DUAL ROLE OF INTERLEUKIN-6 IN REGULATING INSULIN SENSITIVITY IN MURINE SKELETAL MUSCLE

Abstract

Objective. Cytokines are elevated in various insulin-resistant states including type 2 diabetes and obesity, although the contribution of IL-6 in the induction of these diseases is controversial.

Research Design and Methods. We analyzed the impact of IL-6 on insulin action in murine primary myocytes, skeletal muscle cell lines and mice (wild-type and PTP1B-deficient).

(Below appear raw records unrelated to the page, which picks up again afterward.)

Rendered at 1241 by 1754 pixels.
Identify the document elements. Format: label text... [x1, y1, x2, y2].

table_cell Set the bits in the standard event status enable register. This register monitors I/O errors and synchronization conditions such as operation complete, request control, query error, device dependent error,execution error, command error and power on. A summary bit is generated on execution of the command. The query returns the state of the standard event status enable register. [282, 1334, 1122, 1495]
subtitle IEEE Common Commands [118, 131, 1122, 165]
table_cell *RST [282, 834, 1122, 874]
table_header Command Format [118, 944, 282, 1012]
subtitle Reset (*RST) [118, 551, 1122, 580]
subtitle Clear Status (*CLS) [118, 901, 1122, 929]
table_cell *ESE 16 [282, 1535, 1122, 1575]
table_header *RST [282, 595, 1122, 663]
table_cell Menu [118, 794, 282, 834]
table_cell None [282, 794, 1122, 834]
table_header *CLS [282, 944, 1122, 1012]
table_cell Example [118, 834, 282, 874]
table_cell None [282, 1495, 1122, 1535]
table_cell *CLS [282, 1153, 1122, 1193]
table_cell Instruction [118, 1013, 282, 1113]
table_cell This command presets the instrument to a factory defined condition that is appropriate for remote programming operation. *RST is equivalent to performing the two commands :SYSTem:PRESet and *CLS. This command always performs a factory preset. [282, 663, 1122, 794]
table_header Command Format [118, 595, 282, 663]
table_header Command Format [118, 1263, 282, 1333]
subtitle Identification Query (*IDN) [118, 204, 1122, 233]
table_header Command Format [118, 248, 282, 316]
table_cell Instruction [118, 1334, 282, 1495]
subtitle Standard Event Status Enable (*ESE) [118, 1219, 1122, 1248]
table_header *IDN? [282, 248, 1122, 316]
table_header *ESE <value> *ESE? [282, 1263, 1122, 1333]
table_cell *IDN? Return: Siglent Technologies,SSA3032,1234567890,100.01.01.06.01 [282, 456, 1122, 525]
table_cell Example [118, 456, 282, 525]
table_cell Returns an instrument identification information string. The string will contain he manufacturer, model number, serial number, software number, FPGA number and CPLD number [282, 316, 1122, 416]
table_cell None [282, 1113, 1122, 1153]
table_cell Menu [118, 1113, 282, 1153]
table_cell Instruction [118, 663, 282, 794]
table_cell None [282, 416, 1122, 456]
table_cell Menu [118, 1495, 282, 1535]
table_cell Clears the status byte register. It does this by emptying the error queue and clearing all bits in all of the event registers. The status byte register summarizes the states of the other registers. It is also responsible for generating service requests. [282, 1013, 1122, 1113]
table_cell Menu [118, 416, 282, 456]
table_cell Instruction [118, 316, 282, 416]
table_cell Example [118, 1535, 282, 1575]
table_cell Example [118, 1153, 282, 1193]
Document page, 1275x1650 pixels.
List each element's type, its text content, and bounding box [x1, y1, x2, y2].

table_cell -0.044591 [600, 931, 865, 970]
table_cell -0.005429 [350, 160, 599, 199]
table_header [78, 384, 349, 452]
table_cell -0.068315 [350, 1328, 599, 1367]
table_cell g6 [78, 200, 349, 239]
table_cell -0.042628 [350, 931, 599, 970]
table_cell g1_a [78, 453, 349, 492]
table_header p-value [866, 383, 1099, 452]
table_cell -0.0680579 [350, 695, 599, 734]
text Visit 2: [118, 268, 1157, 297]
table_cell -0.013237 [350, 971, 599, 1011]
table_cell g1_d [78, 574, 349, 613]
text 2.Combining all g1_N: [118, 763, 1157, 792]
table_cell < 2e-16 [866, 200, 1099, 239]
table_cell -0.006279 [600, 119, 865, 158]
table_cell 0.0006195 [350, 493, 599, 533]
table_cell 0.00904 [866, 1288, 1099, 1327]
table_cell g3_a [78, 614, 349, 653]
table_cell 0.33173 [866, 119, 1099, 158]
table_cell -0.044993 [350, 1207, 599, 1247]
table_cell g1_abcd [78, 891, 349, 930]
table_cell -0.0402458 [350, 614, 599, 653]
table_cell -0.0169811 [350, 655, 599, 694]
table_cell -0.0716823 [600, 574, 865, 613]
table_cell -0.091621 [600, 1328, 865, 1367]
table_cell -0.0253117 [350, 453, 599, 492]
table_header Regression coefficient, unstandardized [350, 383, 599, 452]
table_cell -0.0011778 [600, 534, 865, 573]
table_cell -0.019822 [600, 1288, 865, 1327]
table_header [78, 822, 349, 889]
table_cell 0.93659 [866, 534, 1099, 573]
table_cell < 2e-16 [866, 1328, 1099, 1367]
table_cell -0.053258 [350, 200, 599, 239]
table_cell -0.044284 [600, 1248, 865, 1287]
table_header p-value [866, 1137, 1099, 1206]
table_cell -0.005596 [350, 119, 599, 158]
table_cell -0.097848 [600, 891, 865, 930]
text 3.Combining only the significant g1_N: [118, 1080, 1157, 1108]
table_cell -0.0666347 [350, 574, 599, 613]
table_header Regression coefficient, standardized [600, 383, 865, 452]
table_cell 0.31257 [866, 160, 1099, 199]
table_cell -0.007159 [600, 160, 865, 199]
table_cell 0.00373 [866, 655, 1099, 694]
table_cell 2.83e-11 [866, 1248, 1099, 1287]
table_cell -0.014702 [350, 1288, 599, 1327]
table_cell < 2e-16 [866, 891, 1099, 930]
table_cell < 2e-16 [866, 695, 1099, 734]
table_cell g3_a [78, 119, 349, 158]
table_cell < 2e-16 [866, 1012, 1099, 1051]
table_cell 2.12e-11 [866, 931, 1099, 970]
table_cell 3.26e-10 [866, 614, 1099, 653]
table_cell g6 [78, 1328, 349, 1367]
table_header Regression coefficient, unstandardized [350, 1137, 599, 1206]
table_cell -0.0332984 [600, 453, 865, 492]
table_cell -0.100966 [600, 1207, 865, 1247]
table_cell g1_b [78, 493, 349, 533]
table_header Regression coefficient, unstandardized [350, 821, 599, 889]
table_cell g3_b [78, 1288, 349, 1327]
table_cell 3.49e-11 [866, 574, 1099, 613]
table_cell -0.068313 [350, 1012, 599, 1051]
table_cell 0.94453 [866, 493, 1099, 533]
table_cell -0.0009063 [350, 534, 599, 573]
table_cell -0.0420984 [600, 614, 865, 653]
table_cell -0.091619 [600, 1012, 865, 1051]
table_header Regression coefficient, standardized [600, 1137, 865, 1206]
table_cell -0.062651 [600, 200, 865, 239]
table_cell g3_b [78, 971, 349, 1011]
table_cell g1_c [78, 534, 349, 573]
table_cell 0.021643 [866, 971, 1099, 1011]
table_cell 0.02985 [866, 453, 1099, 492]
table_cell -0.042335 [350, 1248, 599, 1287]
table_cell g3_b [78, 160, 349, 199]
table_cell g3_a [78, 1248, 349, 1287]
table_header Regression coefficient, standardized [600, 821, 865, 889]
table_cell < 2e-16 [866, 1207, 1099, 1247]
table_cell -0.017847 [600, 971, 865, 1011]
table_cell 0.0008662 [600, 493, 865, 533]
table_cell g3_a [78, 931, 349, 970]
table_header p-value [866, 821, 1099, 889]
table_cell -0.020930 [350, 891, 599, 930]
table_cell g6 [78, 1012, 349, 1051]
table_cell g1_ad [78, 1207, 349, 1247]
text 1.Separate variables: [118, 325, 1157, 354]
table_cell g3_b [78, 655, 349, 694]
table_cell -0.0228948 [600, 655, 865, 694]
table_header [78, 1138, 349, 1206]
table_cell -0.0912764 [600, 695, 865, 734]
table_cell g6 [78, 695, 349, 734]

Results. IL-6 per se increased glucose uptake by activating LKB1/AMPK/AS160 pathway. A dual effect on insulin action was observed when myotubes and mice were exposed to this cytokine: additive with short-term insulin (increased glucose uptake and systemic insulin sensitivity), but chronic exposure produced insulin resistance (impaired GLUT4 translocation to plasma membrane and defects in insulin signaling at the IRS-1 level). Three mechanisms seem to operate in IL-6-induced insulin resistance: activation of JNK1/2, accumulation of socs3 mRNA, and an increase in PTP1B activity. Accordingly, silencing JNK1/2 with either siRNA or chemical inhibitors impaired phosphorylation of IRS-1(Ser307), restored insulin signaling and normalized insulin-induced glucose uptake in myotubes. When using a pharmacological approach, LXR agonists overcome IL-6-induced insulin resistance by producing down-regulation of socs3 and ptp1b gene expression. Finally, the lack of PTP1B confers protection against IL-6-induced insulin resistance in skeletal muscle in vitro and in vivo, in agreement with the protection against the IL-6 hyperglycemic effect observed on glucose and insulin tolerance tests in adult male mice.

Conclusions. These findings indicate the important role of IL-6 in the pathogenesis of insulin resistance and further implicate PTP1B as a potential therapeutic target in the treatment of type 2 diabetes.